Если бегло пролистать базу данных секьюрити-рекомендаций Secunia для Windows 2003 Server Standard Edition, то из круговой диаграммы «Where» увидим, что эксплойты для Windows можно использовать дистанционно в 61% случаев. А из диаграммы «Criticality» — что в 39% случаев эксплойты для Windows признавались высоко или крайне критичными. Теперь посмотрим на Red Hat Enterprise Linux ES 4, которая конкурирует с Windows 2003 Server Standard Edition. Здесь из диаграммы «Where» видно, что эксплойты для Red Hat Linux можно использовать дистанционно в 83% случаев. А из диаграммы «Criticality» — что эксплойты для Red Hat Linux признавались высоко или крайне критичными в 26% случаев.

Эти данные ни от кого иного, как от Secunia, прямо противоречат аргументу Secunia о том, что уязвимости Windows чаще можно эксплуатировать дистанционно. Утверждение же Red Hat, что уязвимости Linux обычно менее критичны, вроде бы имеют под собой некоторую почву, если сравнивать только цифры 39% и 26%, но становятся просто смешны, если при этом учесть общее число уязвимостей Red Hat Linux и Windows. Только за 10 месяцев было выпущено 138 секьюрити-предупреждений по Red Hat Enterprise Linux ES 4, из которых высоко или крайне критичными были признаны 35. Для Windows 2003 Server Standard Edition за последние три года вышло всего 76 предупреждений, из которых 30 были признаны высоко или крайне критичными. Это означает, что в Windows Server за три года обнаружено меньше критичных уязвимостей, чем в Red Hat Linux ES 4 за 10 месяцев! Так что тот факт, что у Red Hat меньший процент критичных уязвимостей, ровным счетом ничего не значит.

Всегда найдется тот, кто скажет, что о Linux нельзя судить по Red Hat, так как он может предложить свою собственную Linux.
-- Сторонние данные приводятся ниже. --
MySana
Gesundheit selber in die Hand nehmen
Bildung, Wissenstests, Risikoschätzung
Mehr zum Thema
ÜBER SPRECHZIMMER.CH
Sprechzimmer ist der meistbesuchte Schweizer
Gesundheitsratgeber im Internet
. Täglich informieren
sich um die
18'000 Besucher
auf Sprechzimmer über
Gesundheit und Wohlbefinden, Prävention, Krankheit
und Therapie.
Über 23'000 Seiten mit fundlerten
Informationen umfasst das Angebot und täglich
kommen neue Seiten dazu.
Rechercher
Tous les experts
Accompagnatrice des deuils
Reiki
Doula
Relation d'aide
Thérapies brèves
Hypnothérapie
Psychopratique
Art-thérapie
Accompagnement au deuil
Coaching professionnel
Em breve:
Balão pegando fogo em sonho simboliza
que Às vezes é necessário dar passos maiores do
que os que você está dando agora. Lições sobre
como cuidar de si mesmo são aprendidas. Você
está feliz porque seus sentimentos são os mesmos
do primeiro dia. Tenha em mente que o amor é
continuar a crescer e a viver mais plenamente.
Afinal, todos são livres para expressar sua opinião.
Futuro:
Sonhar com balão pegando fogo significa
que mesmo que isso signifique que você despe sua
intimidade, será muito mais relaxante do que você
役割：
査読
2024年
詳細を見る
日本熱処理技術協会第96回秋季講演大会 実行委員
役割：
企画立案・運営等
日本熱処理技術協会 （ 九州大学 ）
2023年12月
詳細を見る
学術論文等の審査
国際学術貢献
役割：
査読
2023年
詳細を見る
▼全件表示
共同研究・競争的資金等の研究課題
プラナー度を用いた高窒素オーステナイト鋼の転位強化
Однако обстоятельства таковы, что Red Hat является лидером рынка корпоративных дистрибутивов Linux, и вероятность того, что корпоративное ИТ-подразделение создаст собственную версию Linux, столь же велика, как шансы на то, что курильщик сам станет скручивать сигареты. Я всегда говорил, что когда речь идет о безопасности, операционная система не имеет значения, так как на самом деле все зависит от способности администратора запереть имеющуюся у него платформу. Но это случай продемонстрировать защитникам Linux, что у них самих не все гладко. Об авторе:
Джордж Оу — специалист по сетям и серверной архитектуре.